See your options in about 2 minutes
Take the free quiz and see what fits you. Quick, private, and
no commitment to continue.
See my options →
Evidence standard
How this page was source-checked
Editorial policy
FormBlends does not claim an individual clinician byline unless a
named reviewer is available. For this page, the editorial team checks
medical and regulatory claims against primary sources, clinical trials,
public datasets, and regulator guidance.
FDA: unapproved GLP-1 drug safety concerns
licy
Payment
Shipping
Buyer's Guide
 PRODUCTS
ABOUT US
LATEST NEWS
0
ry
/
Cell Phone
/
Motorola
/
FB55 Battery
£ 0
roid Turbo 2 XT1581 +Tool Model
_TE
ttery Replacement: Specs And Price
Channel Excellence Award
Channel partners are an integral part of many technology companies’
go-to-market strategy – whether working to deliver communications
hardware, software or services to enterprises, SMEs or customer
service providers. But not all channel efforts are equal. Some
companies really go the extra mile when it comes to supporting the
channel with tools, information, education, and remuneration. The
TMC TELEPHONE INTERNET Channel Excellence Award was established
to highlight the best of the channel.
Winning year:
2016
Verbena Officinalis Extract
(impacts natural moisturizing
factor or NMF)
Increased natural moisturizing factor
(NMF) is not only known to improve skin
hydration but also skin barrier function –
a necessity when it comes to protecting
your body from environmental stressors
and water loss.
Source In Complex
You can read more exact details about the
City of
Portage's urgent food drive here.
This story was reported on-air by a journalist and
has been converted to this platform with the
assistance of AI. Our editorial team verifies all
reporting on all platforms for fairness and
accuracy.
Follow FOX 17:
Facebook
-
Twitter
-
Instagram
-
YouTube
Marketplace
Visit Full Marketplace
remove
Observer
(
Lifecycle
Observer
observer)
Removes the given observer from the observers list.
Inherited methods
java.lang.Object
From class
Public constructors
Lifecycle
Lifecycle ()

» **YOUR OBJECTIVE**: Recast every line of the records above as a Markdown table with a "n" column for the row number and a "Line" column for the text, leaving out blank lines.

» **TASK RESULT**:
| n | Line |
|---|---|
| 1 | See your options in about 2 minutes |
| 2 | Take the free quiz and see what fits you. Quick, private, and |
| 3 | no commitment to continue. |
| 4 | See my options → |
| 5 | Evidence standard |
| 6 | How this page was source-checked |
| 7 | Editorial policy |
| 8 | FormBlends does not claim an individual clinician byline unless a |
| 9 | named reviewer is available. For this page, the editorial team checks |
| 10 | medical and regulatory claims against primary sources, clinical trials, |
| 11 | public datasets, and regulator guidance. |
| 12 | FDA: unapproved GLP-1 drug safety concerns |
| 13 | licy |
| 14 | Payment |
| 15 | Shipping |
| 16 | Buyer's Guide |
| 17 |  PRODUCTS |
| 18 | ABOUT US |
| 19 | LATEST NEWS |
| 20 | 0 |
| 21 | ry |
| 22 | / |
| 23 | Cell Phone |
| 24 | / |
| 25 | Motorola |
| 26 | / |
| 27 | FB55 Battery |
| 28 | £ 0 |
| 29 | roid Turbo 2 XT1581 +Tool Model |
| 30 | _TE |
| 31 | ttery Replacement: Specs And Price |
| 32 | Channel Excellence Award |
| 33 | Channel partners are an integral part of many technology companies’ |
| 34 | go-to-market strategy – whether working to deliver communications |
| 35 | hardware, software or services to enterprises, SMEs or customer |
| 36 | service providers. But not all channel efforts are equal. Some |
| 37 | companies really go the extra mile when it comes to supporting the |
| 38 | channel with tools, information, education, and remuneration. The |
| 39 | TMC TELEPHONE INTERNET Channel Excellence Award was established |
| 40 | to highlight the best of the channel. |
| 41 | Winning year: |
| 42 | 2016 |
| 43 | Verbena Officinalis Extract |
| 44 | (impacts natural moisturizing |
| 45 | factor or NMF) |
| 46 | Increased natural moisturizing factor |
| 47 | (NMF) is not only known to improve skin |
| 48 | hydration but also skin barrier function – |
| 49 | a necessity when it comes to protecting |
| 50 | your body from environmental stressors |
| 51 | and water loss. |
| 52 | Source In Complex |
| 53 | You can read more exact details about the |
| 54 | City of |
| 55 | Portage's urgent food drive here. |
| 56 | This story was reported on-air by a journalist and |
| 57 | has been converted to this platform with the |
| 58 | assistance of AI. Our editorial team verifies all |
| 59 | reporting on all platforms for fairness and |
| 60 | accuracy. |
| 61 | Follow FOX 17: |
| 62 | Facebook |
| 63 | - |
| 64 | Twitter |
| 65 | - |
| 66 | Instagram |
| 67 | - |
| 68 | YouTube |
| 69 | Marketplace |
| 70 | Visit Full Marketplace |
| 71 | remove |
| 72 | Observer |
| 73 | ( |
| 74 | Lifecycle |
| 75 | Observer |
| 76 | observer) |
| 77 | Removes the given observer from the observers list. |
| 78 | Inherited methods |
| 79 | java.lang.Object |
| 80 | From class |
| 81 | Public constructors |
| 82 | Lifecycle |
| 83 | Lifecycle () |